**REQUIREMENT**
Copy every record verbatim but exclude the pictures.

[Opening RECORDS FOR THE EXERCISE section]

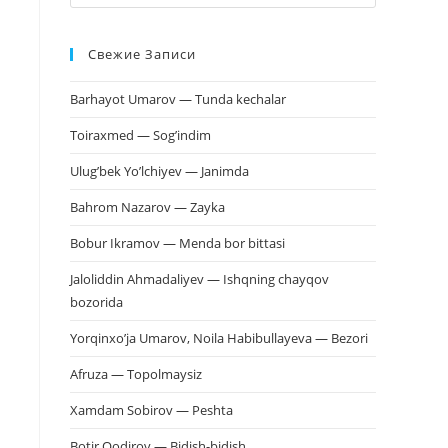
клавишу
Escape,
Свежие Записи
чтобы
закрыть
Barhayot Umarov — Tunda kechalar
панель
поиска.
Toiraxmed — Sog’indim
Ulug’bek Yo’lchiyev — Janimda
Bahrom Nazarov — Zayka
Bobur Ikramov — Menda bor bittasi
Jaloliddin Ahmadaliyev — Ishqning chayqov
bozorida
Yorqinxo’ja Umarov, Noila Habibullayeva — Bezori
Afruza — Topolmaysiz
Xamdam Sobirov — Peshta
Botir Qodirov — Bidish-bidish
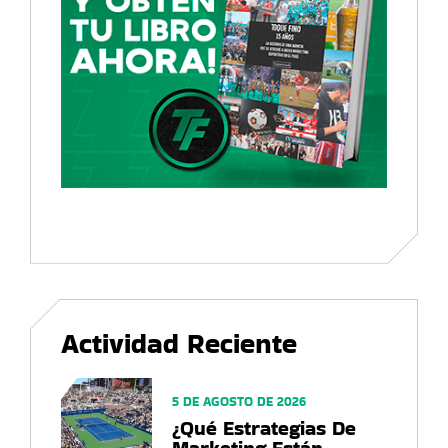
Actividad Reciente
5 DE AGOSTO DE 2026
¿Qué Estrategias De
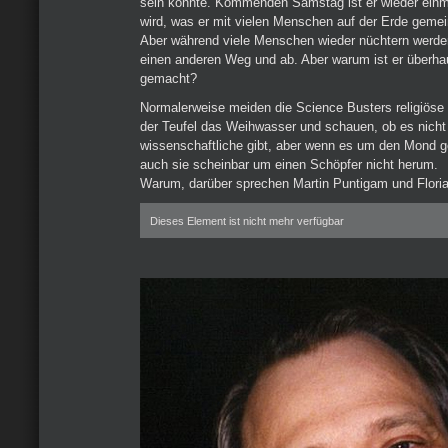
sein könnte. Kommenden Samstag ist er wieder einma
wird, was er mit vielen Menschen auf der Erde geme
Aber während viele Menschen wieder nüchtern werd
einen anderen Weg und ab. Aber warum ist er überha
gemacht?
Normalerweise meiden die Science Busters religiöse 
der Teufel das Weihwasser und schauen, ob es nicht
wissenschaftliche gibt, aber wenn es um den Mond
auch sie scheinbar um einen Schöpfer nicht herum.
Warum, darüber sprechen Martin Puntigam und Florian
Dieses Element ist nicht mehr verfügbar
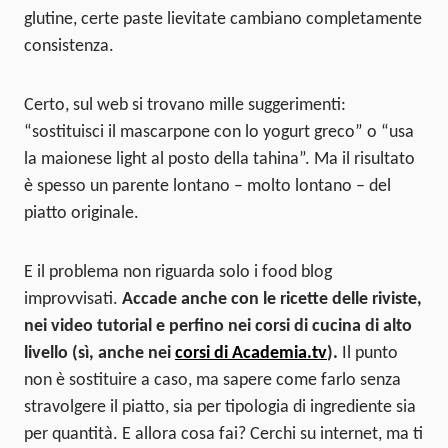
glutine, certe paste lievitate cambiano completamente
consistenza.
Certo, sul web si trovano mille suggerimenti:
“sostituisci il mascarpone con lo yogurt greco” o “usa
la maionese light al posto della tahina”. Ma il risultato
è spesso un parente lontano – molto lontano – del
piatto originale.
E il problema non riguarda solo i food blog
improvvisati.
Accade anche con le ricette delle riviste,
nei video tutorial e perfino nei corsi di cucina di alto
livello (sì, anche nei
corsi di Academia.tv
).
Il punto
non è sostituire a caso, ma sapere come farlo senza
stravolgere il piatto, sia per tipologia di ingrediente sia
per quantità. E allora cosa fai? Cerchi su internet, ma ti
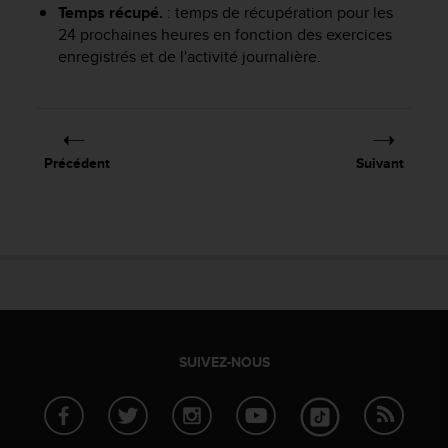
a
Temps récupé.
: temps de récupération pour les
c
24 prochaines heures en fonction des exercices
c
enregistrés et de l'activité journalière.
e
s
s
i
b
Précédent
Suivant
i
l
i
t
é
d
u
c
o
n
SUIVEZ-NOUS
t
e
n
u
W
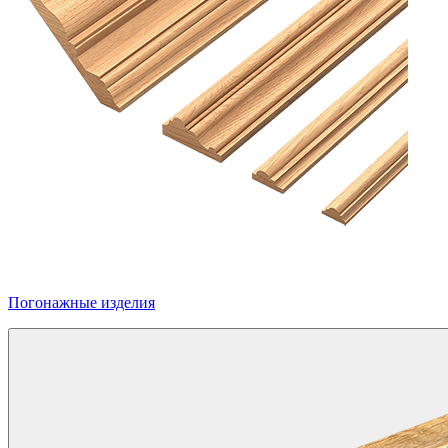
Погонажные изделия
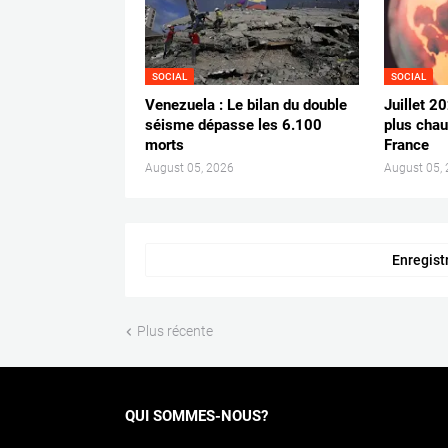
SOCIAL
SOCIAL
Venezuela : Le bilan du double
Juillet 2
séisme dépasse les 6.100
plus chau
morts
France
August 05, 2026
August 05,
Enregist
Plus récente
QUI SOMMES-NOUS?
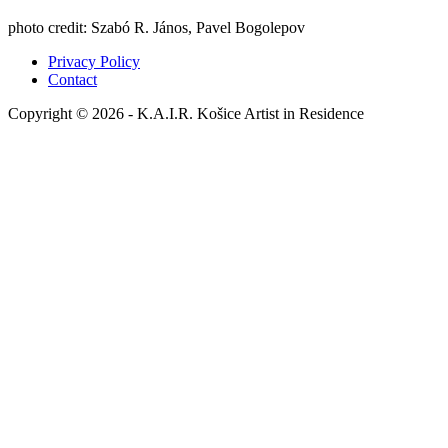
photo credit: Szabó R. János, Pavel Bogolepov
Privacy Policy
Contact
Copyright © 2026 - K.A.I.R. Košice Artist in Residence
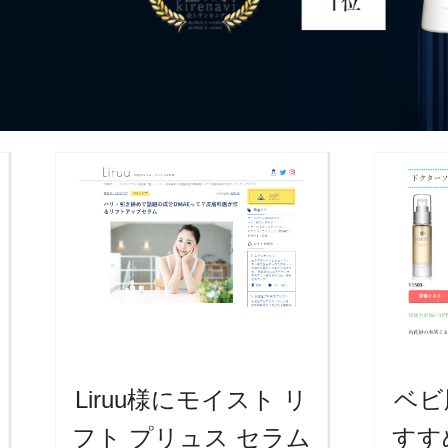
Liruu様にモイスト リ
ベビ
フト プリュス セラム
すす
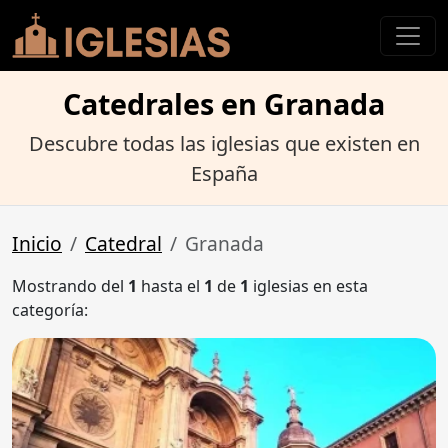
Catedrales en Granada
Descubre todas las iglesias que existen en
España
Inicio
Catedral
Granada
Mostrando del
1
hasta el
1
de
1
iglesias en esta
categoría:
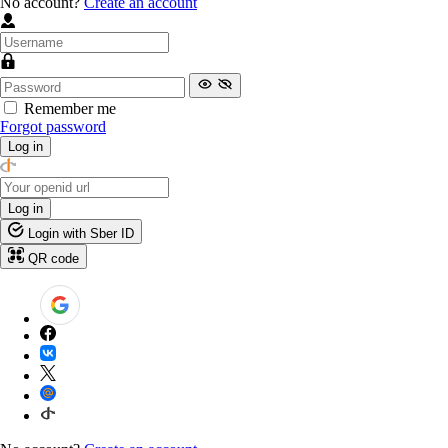
No account?
Create an account
Remember me
Forgot password
Log in
Log in
Login with Sber ID
QR code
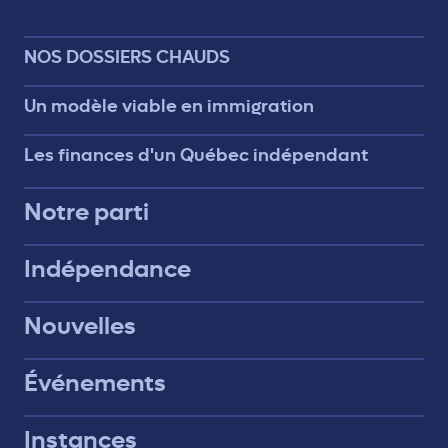
NOS DOSSIERS CHAUDS
Un modèle viable en immigration
Les finances d'un Québec indépendant
Notre parti
Indépendance
Nouvelles
Événements
Instances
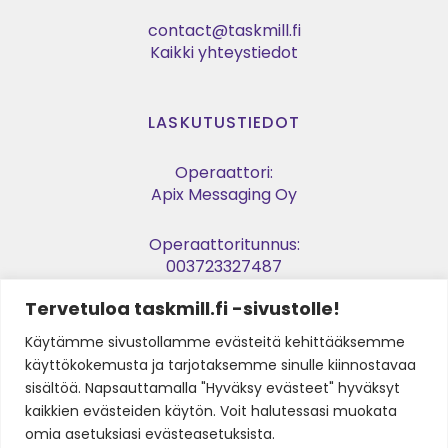
contact@taskmill.fi
Kaikki yhteystiedot
LASKUTUSTIEDOT
Operaattori:
Apix Messaging Oy
Operaattoritunnus:
003723327487
Tervetuloa taskmill.fi -sivustolle!
Verkkolaskuosoite:
003729053974
Käytämme sivustollamme evästeitä kehittääksemme
käyttökokemusta ja tarjotaksemme sinulle kiinnostavaa
Y-tunnus:
sisältöä. Napsauttamalla "Hyväksy evästeet" hyväksyt
2905397-4
kaikkien evästeiden käytön. Voit halutessasi muokata
omia asetuksiasi evästeasetuksista.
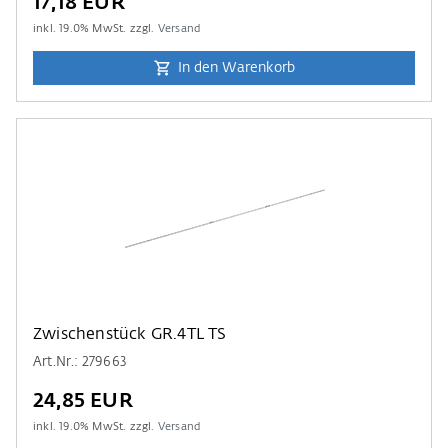
17,18 EUR
inkl.
19.0
% MwSt. zzgl.
Versand
In den Warenkorb
Zwischenstück GR.4TL TS
Art.Nr.: 279663
24,85 EUR
inkl.
19.0
% MwSt. zzgl.
Versand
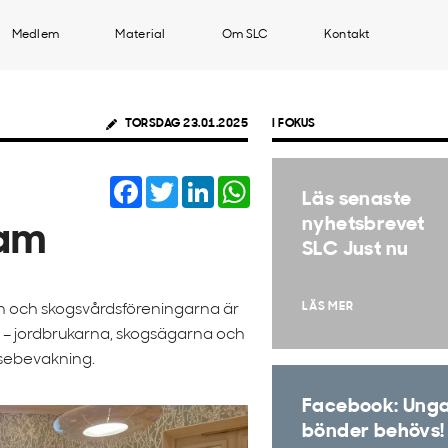
Medlem
Material
Om SLC
Kontakt
TORSDAG 23.01.2025
I FOKUS
Facebook
Twitter
LinkedIn
WhatsApp
Läs senaste
nyhetsbrevet
ram
SLC Just nu
LÄS MER
 och skogsvårdsföreningarna är
 – jordbrukarna, skogsägarna och
ssebevakning.
Facebook: Ung
bönder behövs!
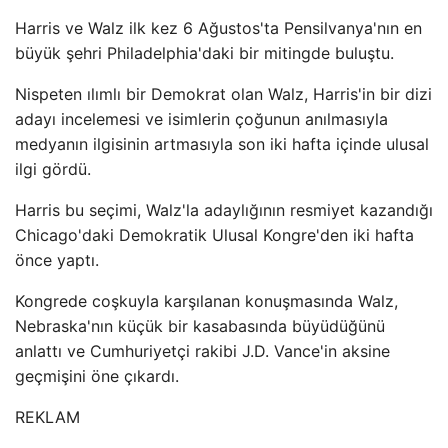
Harris ve Walz ilk kez 6 Ağustos'ta Pensilvanya'nın en
büyük şehri Philadelphia'daki bir mitingde buluştu.
Nispeten ılımlı bir Demokrat olan Walz, Harris'in bir dizi
adayı incelemesi ve isimlerin çoğunun anılmasıyla
medyanın ilgisinin artmasıyla son iki hafta içinde ulusal
ilgi gördü.
Harris bu seçimi, Walz'la adaylığının resmiyet kazandığı
Chicago'daki Demokratik Ulusal Kongre'den iki hafta
önce yaptı.
Kongrede coşkuyla karşılanan konuşmasında Walz,
Nebraska'nın küçük bir kasabasında büyüdüğünü
anlattı ve Cumhuriyetçi rakibi J.D. Vance'in aksine
geçmişini öne çıkardı.
REKLAM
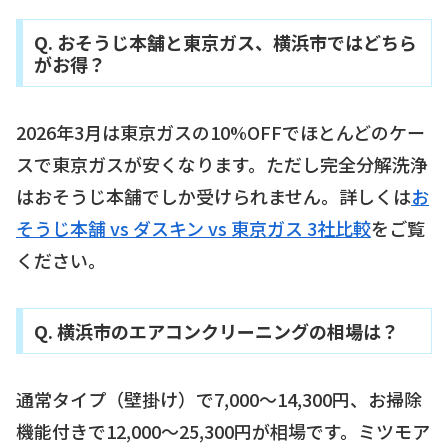
Q. おそうじ本舗と東京ガス、横浜市ではどちら
がお得？
2026年3月は東京ガスの10%OFFでほとんどのケー
スで東京ガスが安くなります。ただし完全分解洗浄
はおそうじ本舗でしか受けられません。詳しくは
お
そうじ本舗 vs ダスキン vs 東京ガス 3社比較
をご覧
ください。
Q. 横浜市のエアコンクリーニングの相場は？
通常タイプ（壁掛け）で7,000〜14,300円、お掃除
機能付きで12,000〜25,300円が相場です。ミツモア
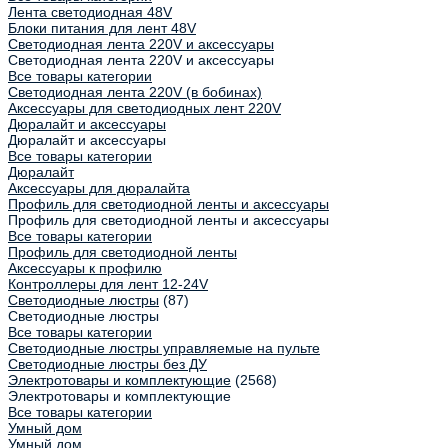
Лента светодиодная 48V
Блоки питания для лент 48V
Светодиодная лента 220V и аксессуары
Светодиодная лента 220V и аксессуары
Все товары категории
Светодиодная лента 220V (в бобинах)
Аксессуары для светодиодных лент 220V
Дюралайт и аксессуары
Дюралайт и аксессуары
Все товары категории
Дюралайт
Аксессуары для дюралайта
Профиль для светодиодной ленты и аксессуары
Профиль для светодиодной ленты и аксессуары
Все товары категории
Профиль для светодиодной ленты
Аксессуары к профилю
Контроллеры для лент 12-24V
Светодиодные люстры
(87)
Светодиодные люстры
Все товары категории
Светодиодные люстры управляемые на пульте
Светодиодные люстры без ДУ
Электротовары и комплектующие
(2568)
Электротовары и комплектующие
Все товары категории
Умный дом
Умный дом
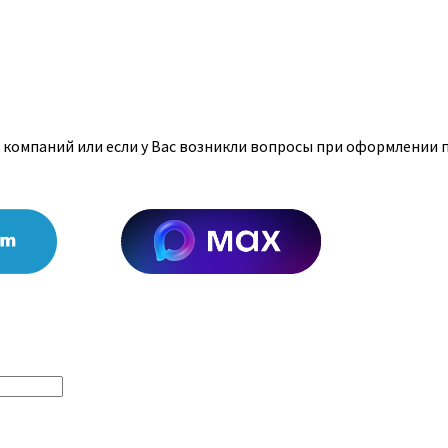
 компаний или если у Вас возникли вопросы при оформлении п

[Closing RECORDS FOR THE EXERCISE section]

**PROBLEM SOLUTION**
клавишу
Escape,
Свежие Записи
чтобы
закрыть
Barhayot Umarov — Tunda kechalar
панель
поиска.
Toiraxmed — Sog’indim
Ulug’bek Yo’lchiyev — Janimda
Bahrom Nazarov — Zayka
Bobur Ikramov — Menda bor bittasi
Jaloliddin Ahmadaliyev — Ishqning chayqov
bozorida
Yorqinxo’ja Umarov, Noila Habibullayeva — Bezori
Afruza — Topolmaysiz
Xamdam Sobirov — Peshta
Botir Qodirov — Bidish-bidish
Actividad Reciente
5 DE AGOSTO DE 2026
¿Qué Estrategias De
sein könnte. Kommenden Samstag ist er wieder einma
wird, was er mit vielen Menschen auf der Erde geme
Aber während viele Menschen wieder nüchtern werd
einen anderen Weg und ab. Aber warum ist er überha
gemacht?
Normalerweise meiden die Science Busters religiöse 
der Teufel das Weihwasser und schauen, ob es nicht
wissenschaftliche gibt, aber wenn es um den Mond
auch sie scheinbar um einen Schöpfer nicht herum.
Warum, darüber sprechen Martin Puntigam und Florian
Dieses Element ist nicht mehr verfügbar
glutine, certe paste lievitate cambiano completamente
consistenza.
Certo, sul web si trovano mille suggerimenti:
“sostituisci il mascarpone con lo yogurt greco” o “usa
la maionese light al posto della tahina”. Ma il risultato
è spesso un parente lontano – molto lontano – del
piatto originale.
E il problema non riguarda solo i food blog
improvvisati.
Accade anche con le ricette delle riviste,
nei video tutorial e perfino nei corsi di cucina di alto
livello (sì, anche nei
corsi di Academia.tv
).
Il punto
non è sostituire a caso, ma sapere come farlo senza
stravolgere il piatto, sia per tipologia di ingrediente sia
per quantità. E allora cosa fai? Cerchi su internet, ma ti
a
Temps récupé.
: temps de récupération pour les
c
24 prochaines heures en fonction des exercices
c
enregistrés et de l'activité journalière.
e
s
s
i
b
Précédent
Suivant
i
l
i
t
é
d
u
c
o
n
SUIVEZ-NOUS
t
e
n
u
W
Погонажные изделия
SOCIAL
SOCIAL
Venezuela : Le bilan du double
Juillet 2
séisme dépasse les 6.100
plus chau
morts
France
August 05, 2026
August 05,
Enregist
Plus récente
QUI SOMMES-NOUS?
photo credit: Szabó R. János, Pavel Bogolepov
Privacy Policy
Contact
Copyright © 2026 - K.A.I.R. Košice Artist in Residence
Liruu様にモイスト リ
ベビ
フト プリュス セラム
すす
Catedrales en Granada
Descubre todas las iglesias que existen en
España
Inicio
Catedral
Granada
Mostrando del
1
hasta el
1
de
1
iglesias en esta
categoría:
No account?
Create an account
Remember me
Forgot password
Log in
Log in
Login with Sber ID
QR code
NOS DOSSIERS CHAUDS
Un modèle viable en immigration
Les finances d'un Québec indépendant
Notre parti
Indépendance
Nouvelles
Événements
Instances
contact@taskmill.fi
Kaikki yhteystiedot
LASKUTUSTIEDOT
Operaattori:
Apix Messaging Oy
Operaattoritunnus:
003723327487
Tervetuloa taskmill.fi -sivustolle!
Verkkolaskuosoite:
003729053974
Käytämme sivustollamme evästeitä kehittääksemme
käyttökokemusta ja tarjotaksemme sinulle kiinnostavaa
Y-tunnus:
sisältöä. Napsauttamalla "Hyväksy evästeet" hyväksyt
2905397-4
kaikkien evästeiden käytön. Voit halutessasi muokata
omia asetuksiasi evästeasetuksista.
17,18 EUR
inkl.
19.0
% MwSt. zzgl.
Versand
In den Warenkorb
Zwischenstück GR.4TL TS
Art.Nr.: 279663
24,85 EUR
inkl.
19.0
% MwSt. zzgl.
Versand
Medlem
Material
Om SLC
Kontakt
TORSDAG 23.01.2025
I FOKUS
Facebook
Twitter
LinkedIn
WhatsApp
Läs senaste
nyhetsbrevet
ram
SLC Just nu
LÄS MER
 och skogsvårdsföreningarna är
 – jordbrukarna, skogsägarna och
ssebevakning.
Facebook: Ung
bönder behövs!
Harris ve Walz ilk kez 6 Ağustos'ta Pensilvanya'nın en
büyük şehri Philadelphia'daki bir mitingde buluştu.
Nispeten ılımlı bir Demokrat olan Walz, Harris'in bir dizi
adayı incelemesi ve isimlerin çoğunun anılmasıyla
medyanın ilgisinin artmasıyla son iki hafta içinde ulusal
ilgi gördü.
Harris bu seçimi, Walz'la adaylığının resmiyet kazandığı
Chicago'daki Demokratik Ulusal Kongre'den iki hafta
önce yaptı.
Kongrede coşkuyla karşılanan konuşmasında Walz,
Nebraska'nın küçük bir kasabasında büyüdüğünü
anlattı ve Cumhuriyetçi rakibi J.D. Vance'in aksine
geçmişini öne çıkardı.
REKLAM
Q. おそうじ本舗と東京ガス、横浜市ではどちら
がお得？
2026年3月は東京ガスの10%OFFでほとんどのケー
スで東京ガスが安くなります。ただし完全分解洗浄
はおそうじ本舗でしか受けられません。詳しくは
お
そうじ本舗 vs ダスキン vs 東京ガス 3社比較
をご覧
ください。
Q. 横浜市のエアコンクリーニングの相場は？
通常タイプ（壁掛け）で7,000〜14,300円、お掃除
機能付きで12,000〜25,300円が相場です。ミツモア
Лента светодиодная 48V
Блоки питания для лент 48V
Светодиодная лента 220V и аксессуары
Светодиодная лента 220V и аксессуары
Все товары категории
Светодиодная лента 220V (в бобинах)
Аксессуары для светодиодных лент 220V
Дюралайт и аксессуары
Дюралайт и аксессуары
Все товары категории
Дюралайт
Аксессуары для дюралайта
Профиль для светодиодной ленты и аксессуары
Профиль для светодиодной ленты и аксессуары
Все товары категории
Профиль для светодиодной ленты
Аксессуары к профилю
Контроллеры для лент 12-24V
Светодиодные люстры
(87)
Светодиодные люстры
Все товары категории
Светодиодные люстры управляемые на пульте
Светодиодные люстры без ДУ
Электротовары и комплектующие
(2568)
Электротовары и комплектующие
Все товары категории
Умный дом
Умный дом
 компаний или если у Вас возникли вопросы при оформлении п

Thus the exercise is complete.